▸ Supplied entries
+--
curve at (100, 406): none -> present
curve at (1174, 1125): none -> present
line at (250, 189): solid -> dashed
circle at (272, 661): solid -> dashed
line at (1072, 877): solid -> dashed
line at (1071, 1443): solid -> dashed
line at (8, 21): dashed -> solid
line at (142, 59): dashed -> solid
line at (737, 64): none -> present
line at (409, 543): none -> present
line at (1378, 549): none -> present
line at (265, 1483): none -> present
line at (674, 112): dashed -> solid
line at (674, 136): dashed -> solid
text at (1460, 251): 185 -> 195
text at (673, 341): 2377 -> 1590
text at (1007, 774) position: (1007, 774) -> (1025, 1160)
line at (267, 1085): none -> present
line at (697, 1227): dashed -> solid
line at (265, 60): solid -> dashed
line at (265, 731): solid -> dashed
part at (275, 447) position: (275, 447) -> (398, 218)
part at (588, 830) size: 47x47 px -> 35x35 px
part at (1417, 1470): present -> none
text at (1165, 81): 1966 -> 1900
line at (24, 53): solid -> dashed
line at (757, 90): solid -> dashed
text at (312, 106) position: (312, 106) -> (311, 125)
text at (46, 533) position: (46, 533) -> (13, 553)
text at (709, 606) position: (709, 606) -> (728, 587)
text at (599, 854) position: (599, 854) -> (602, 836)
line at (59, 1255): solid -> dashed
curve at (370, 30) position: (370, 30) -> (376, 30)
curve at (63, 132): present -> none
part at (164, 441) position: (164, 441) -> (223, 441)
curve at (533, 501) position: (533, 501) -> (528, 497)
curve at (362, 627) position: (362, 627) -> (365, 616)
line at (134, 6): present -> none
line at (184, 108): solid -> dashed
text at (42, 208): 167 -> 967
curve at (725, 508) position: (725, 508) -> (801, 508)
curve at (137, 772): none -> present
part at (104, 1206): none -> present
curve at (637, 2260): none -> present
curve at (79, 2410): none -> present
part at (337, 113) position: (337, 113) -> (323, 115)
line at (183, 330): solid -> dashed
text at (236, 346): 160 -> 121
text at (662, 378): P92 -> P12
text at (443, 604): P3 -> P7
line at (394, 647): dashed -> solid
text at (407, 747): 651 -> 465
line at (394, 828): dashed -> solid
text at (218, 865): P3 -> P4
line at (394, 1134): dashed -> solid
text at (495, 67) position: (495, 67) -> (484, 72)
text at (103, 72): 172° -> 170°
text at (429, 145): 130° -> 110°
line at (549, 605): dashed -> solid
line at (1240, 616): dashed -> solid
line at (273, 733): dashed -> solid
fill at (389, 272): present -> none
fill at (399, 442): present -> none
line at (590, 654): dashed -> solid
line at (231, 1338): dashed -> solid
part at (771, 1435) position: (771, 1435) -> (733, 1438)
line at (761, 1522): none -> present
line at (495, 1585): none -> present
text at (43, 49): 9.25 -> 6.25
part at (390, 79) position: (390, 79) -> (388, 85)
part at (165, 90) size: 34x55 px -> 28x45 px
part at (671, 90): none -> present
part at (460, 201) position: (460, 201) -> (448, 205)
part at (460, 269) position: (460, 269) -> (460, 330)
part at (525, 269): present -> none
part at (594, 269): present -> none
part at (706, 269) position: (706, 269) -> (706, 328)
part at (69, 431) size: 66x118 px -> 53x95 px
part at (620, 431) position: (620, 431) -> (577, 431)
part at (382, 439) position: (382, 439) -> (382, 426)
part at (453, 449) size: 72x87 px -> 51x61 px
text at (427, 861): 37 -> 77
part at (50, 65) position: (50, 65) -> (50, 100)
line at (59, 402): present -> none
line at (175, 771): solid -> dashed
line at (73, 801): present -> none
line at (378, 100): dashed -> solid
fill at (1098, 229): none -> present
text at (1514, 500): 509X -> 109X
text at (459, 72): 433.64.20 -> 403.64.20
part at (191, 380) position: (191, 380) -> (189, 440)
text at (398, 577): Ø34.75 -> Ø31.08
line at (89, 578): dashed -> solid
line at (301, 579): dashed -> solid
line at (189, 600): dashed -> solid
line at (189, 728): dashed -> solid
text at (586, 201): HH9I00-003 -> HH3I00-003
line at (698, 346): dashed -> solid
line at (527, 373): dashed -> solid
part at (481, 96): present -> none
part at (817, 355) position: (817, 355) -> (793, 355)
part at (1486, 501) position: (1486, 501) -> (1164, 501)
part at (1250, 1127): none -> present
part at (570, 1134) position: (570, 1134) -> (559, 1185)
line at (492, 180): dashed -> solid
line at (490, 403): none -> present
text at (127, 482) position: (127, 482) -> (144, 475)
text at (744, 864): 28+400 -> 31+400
+--
▸ Work instructions
Write out every line of the data above again, character for character and in the same order.

▸ Expected answer
curve at (100, 406): none -> present
curve at (1174, 1125): none -> present
line at (250, 189): solid -> dashed
circle at (272, 661): solid -> dashed
line at (1072, 877): solid -> dashed
line at (1071, 1443): solid -> dashed
line at (8, 21): dashed -> solid
line at (142, 59): dashed -> solid
line at (737, 64): none -> present
line at (409, 543): none -> present
line at (1378, 549): none -> present
line at (265, 1483): none -> present
line at (674, 112): dashed -> solid
line at (674, 136): dashed -> solid
text at (1460, 251): 185 -> 195
text at (673, 341): 2377 -> 1590
text at (1007, 774) position: (1007, 774) -> (1025, 1160)
line at (267, 1085): none -> present
line at (697, 1227): dashed -> solid
line at (265, 60): solid -> dashed
line at (265, 731): solid -> dashed
part at (275, 447) position: (275, 447) -> (398, 218)
part at (588, 830) size: 47x47 px -> 35x35 px
part at (1417, 1470): present -> none
text at (1165, 81): 1966 -> 1900
line at (24, 53): solid -> dashed
line at (757, 90): solid -> dashed
text at (312, 106) position: (312, 106) -> (311, 125)
text at (46, 533) position: (46, 533) -> (13, 553)
text at (709, 606) position: (709, 606) -> (728, 587)
text at (599, 854) position: (599, 854) -> (602, 836)
line at (59, 1255): solid -> dashed
curve at (370, 30) position: (370, 30) -> (376, 30)
curve at (63, 132): present -> none
part at (164, 441) position: (164, 441) -> (223, 441)
curve at (533, 501) position: (533, 501) -> (528, 497)
curve at (362, 627) position: (362, 627) -> (365, 616)
line at (134, 6): present -> none
line at (184, 108): solid -> dashed
text at (42, 208): 167 -> 967
curve at (725, 508) position: (725, 508) -> (801, 508)
curve at (137, 772): none -> present
part at (104, 1206): none -> present
curve at (637, 2260): none -> present
curve at (79, 2410): none -> present
part at (337, 113) position: (337, 113) -> (323, 115)
line at (183, 330): solid -> dashed
text at (236, 346): 160 -> 121
text at (662, 378): P92 -> P12
text at (443, 604): P3 -> P7
line at (394, 647): dashed -> solid
text at (407, 747): 651 -> 465
line at (394, 828): dashed -> solid
text at (218, 865): P3 -> P4
line at (394, 1134): dashed -> solid
text at (495, 67) position: (495, 67) -> (484, 72)
text at (103, 72): 172° -> 170°
text at (429, 145): 130° -> 110°
line at (549, 605): dashed -> solid
line at (1240, 616): dashed -> solid
line at (273, 733): dashed -> solid
fill at (389, 272): present -> none
fill at (399, 442): present -> none
line at (590, 654): dashed -> solid
line at (231, 1338): dashed -> solid
part at (771, 1435) position: (771, 1435) -> (733, 1438)
line at (761, 1522): none -> present
line at (495, 1585): none -> present
text at (43, 49): 9.25 -> 6.25
part at (390, 79) position: (390, 79) -> (388, 85)
part at (165, 90) size: 34x55 px -> 28x45 px
part at (671, 90): none -> present
part at (460, 201) position: (460, 201) -> (448, 205)
part at (460, 269) position: (460, 269) -> (460, 330)
part at (525, 269): present -> none
part at (594, 269): present -> none
part at (706, 269) position: (706, 269) -> (706, 328)
part at (69, 431) size: 66x118 px -> 53x95 px
part at (620, 431) position: (620, 431) -> (577, 431)
part at (382, 439) position: (382, 439) -> (382, 426)
part at (453, 449) size: 72x87 px -> 51x61 px
text at (427, 861): 37 -> 77
part at (50, 65) position: (50, 65) -> (50, 100)
line at (59, 402): present -> none
line at (175, 771): solid -> dashed
line at (73, 801): present -> none
line at (378, 100): dashed -> solid
fill at (1098, 229): none -> present
text at (1514, 500): 509X -> 109X
text at (459, 72): 433.64.20 -> 403.64.20
part at (191, 380) position: (191, 380) -> (189, 440)
text at (398, 577): Ø34.75 -> Ø31.08
line at (89, 578): dashed -> solid
line at (301, 579): dashed -> solid
line at (189, 600): dashed -> solid
line at (189, 728): dashed -> solid
text at (586, 201): HH9I00-003 -> HH3I00-003
line at (698, 346): dashed -> solid
line at (527, 373): dashed -> solid
part at (481, 96): present -> none
part at (817, 355) position: (817, 355) -> (793, 355)
part at (1486, 501) position: (1486, 501) -> (1164, 501)
part at (1250, 1127): none -> present
part at (570, 1134) position: (570, 1134) -> (559, 1185)
line at (492, 180): dashed -> solid
line at (490, 403): none -> present
text at (127, 482) position: (127, 482) -> (144, 475)
text at (744, 864): 28+400 -> 31+400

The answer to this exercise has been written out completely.